“You think you just fell out of a coconut tree? You exist in the context of all in which you live and what came before you.” This coconut tree meme epitomizes the duality of modern American social life: to some, it represents simple silliness; to others, it is subtly insightful. For the latter, this notion of understanding our life within our social and historical context has near-universal applications (see the brilliant book The Social Construction of Reality by Peter Berger & Thomas Luckmann), one of which is the here and now of her presidential campaign.
As America begins to scrutinize presidential candidate Kamala Harris, she will not be judged simply by who she is, she will be judged through our matrix of misapprehensions. Somehow, over half of America believes we are in a recession, despite consistently strong GDP growth, including 2.8% in 2Q 2024. Likewise, most Americans believe Republican presidents are better for the economy, even after adding 15 million jobs under Biden-Harris, losing 3 million under Trump, gaining 11 million under Obama, and gaining only 1 million under Bush Jr. --in fact, since World War II, the economy has grown over 50% faster under Democratic presidents than Republican (see Blinder & Watson, 2016). Even more surprisingly, 46% of Americans (and 77% of Republicans) still believe that climate change is not a major threat, despite unprecedented heat waves, floods, hurricanes, and wildfires. Man-made climate change reached the “gold standard” of certainty in 2019, yet the official Republican party platform is to drill, baby, drill, at the risk of rendering the planet uninhabitable. Such common misconceptions will skew our interpretation of this race, discounting the economic and environmental achievements of Biden-Harris, and minimizing the economic and environmental threats of undoing their work.
Such misapprehensions did not simply fall from a coconut tree; they arose from a well-funded, well-organized misinformation machine. Since President Reagan rescinded the Fairness Doctrine that required news to be presented fairly, pundits have made millions making claims they know to be untrue. These lies are largely crafted and promulgated by the billionaires who benefit from them (see Blinded by the Right by David Brock). Charles Koch, the biggest polluter on the planet, spent hundreds of millions to convince Americans that climate change is natural and good. Similarly, health insurance companies underwrote campaigns against “socialized medicine” in order to cannibalize the more efficient Medicare system and protect their billions in bonuses. And the whole “tax cuts will pay for themselves” subterfuge was clearly untrue, but it helped the billionaires get another tax break, while saddling the country with trillions more in debt. In this context, Kamala Harris is not campaigning in an environment of pure policy and fact-based debates, she is running against a misinformation machine that was built to cloud reality and benefit the rich.
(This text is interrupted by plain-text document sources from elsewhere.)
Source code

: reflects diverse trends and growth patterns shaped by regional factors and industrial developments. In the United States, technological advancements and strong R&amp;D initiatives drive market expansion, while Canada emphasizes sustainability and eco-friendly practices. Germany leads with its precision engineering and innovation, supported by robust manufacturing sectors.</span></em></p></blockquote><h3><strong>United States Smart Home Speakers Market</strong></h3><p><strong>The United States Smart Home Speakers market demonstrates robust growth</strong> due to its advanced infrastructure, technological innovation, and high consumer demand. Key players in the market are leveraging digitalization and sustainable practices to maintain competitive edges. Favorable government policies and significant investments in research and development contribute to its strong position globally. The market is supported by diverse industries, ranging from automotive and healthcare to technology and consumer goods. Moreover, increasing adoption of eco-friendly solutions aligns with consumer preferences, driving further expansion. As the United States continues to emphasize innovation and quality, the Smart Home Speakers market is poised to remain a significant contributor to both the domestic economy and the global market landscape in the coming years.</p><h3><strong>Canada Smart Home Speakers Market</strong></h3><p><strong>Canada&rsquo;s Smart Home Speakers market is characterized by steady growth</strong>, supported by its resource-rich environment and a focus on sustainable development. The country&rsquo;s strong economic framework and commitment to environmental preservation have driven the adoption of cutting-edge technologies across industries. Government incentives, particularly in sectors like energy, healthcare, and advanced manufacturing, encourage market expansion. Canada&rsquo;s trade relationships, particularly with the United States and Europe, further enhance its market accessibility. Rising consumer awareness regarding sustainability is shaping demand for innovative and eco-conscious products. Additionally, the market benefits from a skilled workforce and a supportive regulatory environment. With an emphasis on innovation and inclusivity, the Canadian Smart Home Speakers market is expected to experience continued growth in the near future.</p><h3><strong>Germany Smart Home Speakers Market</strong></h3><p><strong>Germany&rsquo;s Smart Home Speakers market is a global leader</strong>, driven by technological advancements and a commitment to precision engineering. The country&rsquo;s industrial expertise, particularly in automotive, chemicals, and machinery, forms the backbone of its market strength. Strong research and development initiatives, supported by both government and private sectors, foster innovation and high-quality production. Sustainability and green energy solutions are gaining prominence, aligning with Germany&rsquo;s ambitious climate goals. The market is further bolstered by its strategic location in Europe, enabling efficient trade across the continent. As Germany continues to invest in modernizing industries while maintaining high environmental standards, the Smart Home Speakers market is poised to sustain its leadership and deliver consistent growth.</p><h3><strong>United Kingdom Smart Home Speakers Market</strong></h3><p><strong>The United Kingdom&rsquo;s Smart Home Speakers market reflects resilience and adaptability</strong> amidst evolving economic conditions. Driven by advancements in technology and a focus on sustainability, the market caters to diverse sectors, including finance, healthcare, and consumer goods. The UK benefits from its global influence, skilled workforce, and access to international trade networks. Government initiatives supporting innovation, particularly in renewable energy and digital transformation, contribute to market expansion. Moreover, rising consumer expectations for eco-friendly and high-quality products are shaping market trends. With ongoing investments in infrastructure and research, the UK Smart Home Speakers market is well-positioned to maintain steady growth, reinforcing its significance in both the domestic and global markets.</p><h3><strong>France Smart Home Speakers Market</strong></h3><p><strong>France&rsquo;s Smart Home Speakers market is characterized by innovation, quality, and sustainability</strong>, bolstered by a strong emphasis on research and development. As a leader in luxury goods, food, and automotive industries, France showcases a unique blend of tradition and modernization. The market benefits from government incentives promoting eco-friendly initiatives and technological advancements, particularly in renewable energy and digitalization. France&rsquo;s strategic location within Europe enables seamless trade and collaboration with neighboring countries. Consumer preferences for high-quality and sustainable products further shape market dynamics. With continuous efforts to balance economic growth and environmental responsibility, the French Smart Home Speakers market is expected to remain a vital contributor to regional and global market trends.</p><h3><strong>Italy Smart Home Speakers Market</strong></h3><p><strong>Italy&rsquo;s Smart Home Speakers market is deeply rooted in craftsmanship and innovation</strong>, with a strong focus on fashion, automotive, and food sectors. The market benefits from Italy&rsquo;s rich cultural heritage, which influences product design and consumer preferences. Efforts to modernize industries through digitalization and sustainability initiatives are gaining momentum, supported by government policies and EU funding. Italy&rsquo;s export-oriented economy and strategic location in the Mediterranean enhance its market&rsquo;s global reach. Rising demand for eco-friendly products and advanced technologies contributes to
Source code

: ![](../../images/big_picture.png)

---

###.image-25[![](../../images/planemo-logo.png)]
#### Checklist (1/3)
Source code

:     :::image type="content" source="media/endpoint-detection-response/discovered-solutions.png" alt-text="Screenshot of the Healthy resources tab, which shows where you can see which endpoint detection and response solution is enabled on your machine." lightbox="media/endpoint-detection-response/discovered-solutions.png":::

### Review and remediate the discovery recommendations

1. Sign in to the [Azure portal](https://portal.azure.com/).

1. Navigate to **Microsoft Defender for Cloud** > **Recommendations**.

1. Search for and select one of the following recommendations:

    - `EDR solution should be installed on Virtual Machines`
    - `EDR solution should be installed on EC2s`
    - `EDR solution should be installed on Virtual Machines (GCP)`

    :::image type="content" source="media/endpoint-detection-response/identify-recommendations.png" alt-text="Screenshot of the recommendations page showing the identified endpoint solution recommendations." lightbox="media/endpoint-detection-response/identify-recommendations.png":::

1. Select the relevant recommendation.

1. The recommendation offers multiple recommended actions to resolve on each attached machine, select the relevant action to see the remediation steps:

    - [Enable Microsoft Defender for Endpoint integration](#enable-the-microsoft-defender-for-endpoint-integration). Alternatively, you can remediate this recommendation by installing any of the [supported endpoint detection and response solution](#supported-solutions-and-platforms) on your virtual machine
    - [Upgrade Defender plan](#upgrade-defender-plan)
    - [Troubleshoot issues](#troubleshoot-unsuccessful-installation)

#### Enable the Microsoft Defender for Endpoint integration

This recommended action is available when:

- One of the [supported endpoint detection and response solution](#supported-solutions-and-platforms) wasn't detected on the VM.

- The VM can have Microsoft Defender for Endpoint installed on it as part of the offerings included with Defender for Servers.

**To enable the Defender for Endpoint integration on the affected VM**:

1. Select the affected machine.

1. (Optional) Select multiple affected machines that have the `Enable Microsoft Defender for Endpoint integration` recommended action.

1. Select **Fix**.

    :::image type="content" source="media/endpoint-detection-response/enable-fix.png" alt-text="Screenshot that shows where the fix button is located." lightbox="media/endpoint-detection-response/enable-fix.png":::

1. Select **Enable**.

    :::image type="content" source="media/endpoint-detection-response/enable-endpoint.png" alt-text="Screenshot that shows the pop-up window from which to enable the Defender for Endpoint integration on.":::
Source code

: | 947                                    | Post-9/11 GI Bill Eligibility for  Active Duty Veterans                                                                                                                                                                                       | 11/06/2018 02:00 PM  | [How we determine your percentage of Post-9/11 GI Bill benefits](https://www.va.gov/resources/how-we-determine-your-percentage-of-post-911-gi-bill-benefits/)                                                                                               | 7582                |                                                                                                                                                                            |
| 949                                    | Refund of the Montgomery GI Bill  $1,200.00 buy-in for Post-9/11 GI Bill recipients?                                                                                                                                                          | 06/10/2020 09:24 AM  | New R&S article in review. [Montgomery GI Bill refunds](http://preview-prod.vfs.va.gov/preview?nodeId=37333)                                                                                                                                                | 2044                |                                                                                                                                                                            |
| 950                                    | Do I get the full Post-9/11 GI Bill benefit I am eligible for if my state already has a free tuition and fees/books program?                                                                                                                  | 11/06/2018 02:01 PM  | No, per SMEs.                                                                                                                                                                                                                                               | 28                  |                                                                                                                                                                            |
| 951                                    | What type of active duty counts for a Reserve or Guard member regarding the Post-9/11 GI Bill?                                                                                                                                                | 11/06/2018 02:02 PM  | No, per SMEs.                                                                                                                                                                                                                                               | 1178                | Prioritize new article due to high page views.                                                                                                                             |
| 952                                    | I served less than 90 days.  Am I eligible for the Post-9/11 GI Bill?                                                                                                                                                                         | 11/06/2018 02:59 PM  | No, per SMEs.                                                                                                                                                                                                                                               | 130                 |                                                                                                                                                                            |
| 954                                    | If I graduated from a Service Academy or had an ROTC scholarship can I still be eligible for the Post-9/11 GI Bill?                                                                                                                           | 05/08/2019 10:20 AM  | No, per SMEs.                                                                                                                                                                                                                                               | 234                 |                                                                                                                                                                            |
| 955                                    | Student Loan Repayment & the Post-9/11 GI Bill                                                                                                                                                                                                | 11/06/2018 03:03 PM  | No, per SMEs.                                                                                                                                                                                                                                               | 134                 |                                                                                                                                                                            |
In addition, the Harris campaign must contend with “what came before” her, namely America’s history of divisive, fear-mongering politics. Reagan’s old “welfare queen” trope helped his election, even though he never met such a queen, and his campaign aide Lee Atwater later confessed that the whole point was dog-whistle racism. Recently, JD Vance blew that same whistle when he said Harris has been collecting a government paycheck for decades. (Obviously, all government officials do, but he never said that about the others.) Likewise, Reagan’s association of African-Americans with drugs and crime has stuck in the nation’s consciousness (see The New Jim Crow by Michelle Alexander), and has been an effective campaign tactic ever since. Just as the “Make America Great Again” slogan was taken from Reagan, so, too, has this trope, with the substitution of immigrants for African-Americans. The wild idea of illegal immigrants rampaging across the border with their drugs and crime is clearly the theme of her opponent’s campaign. Such xenophobic imagery resonates with voters, belying the facts that immigrants are safer than American citizens, violent crime is at a 50-year low, border crossings are plummeting, and most illegal immigrants today are not “streaming across the border,” but simply overstayed their visa. Facts have never stood in the way of dog-whistle racism’s effectiveness. Thus, we can expect more of the same dirty politics throughout the campaign, and we should understand them within this historical context. Put pejoratively, modern political discourse is not written on a tabula rasa, the page is already covered in scribbles, and someone broke the pen.
All told, we exist in a warped vision of reality propagated by a misinformation machine that was designed to obscure reality to the benefit of a few billionaires and their human tools. Kamala Harris’s presidential campaign stands at the nexus of all these strands. Her task is to navigate the vortex of nonsense and articulate a clear, compelling vision for the future. She must be strong enough to avoid the “weak woman” stereotype, but not so strong that she triggers the “hysterical woman” stereotype. Assisting her are those who believe in democratic norms and women’s rights, and are mobilizing to protect these rights from “official acts” of tyranny and the dystopia of Project 2025. Given these stakes, 2024 might be the most consequential election in history.
And, so, superficially, this candidate and her meme might be misconstrued as silliness. But Kamala Harris and her coconut tree story did not simply drop from a coconut tree; we should understand them in the context of here and now and all that has come before, of all our misapprehensions and all those who benefit from them. And, viewed within that context, this idea can offer the insight we all need to uncover and neutralize these alternate social realities and keep the nation and the world moving forward.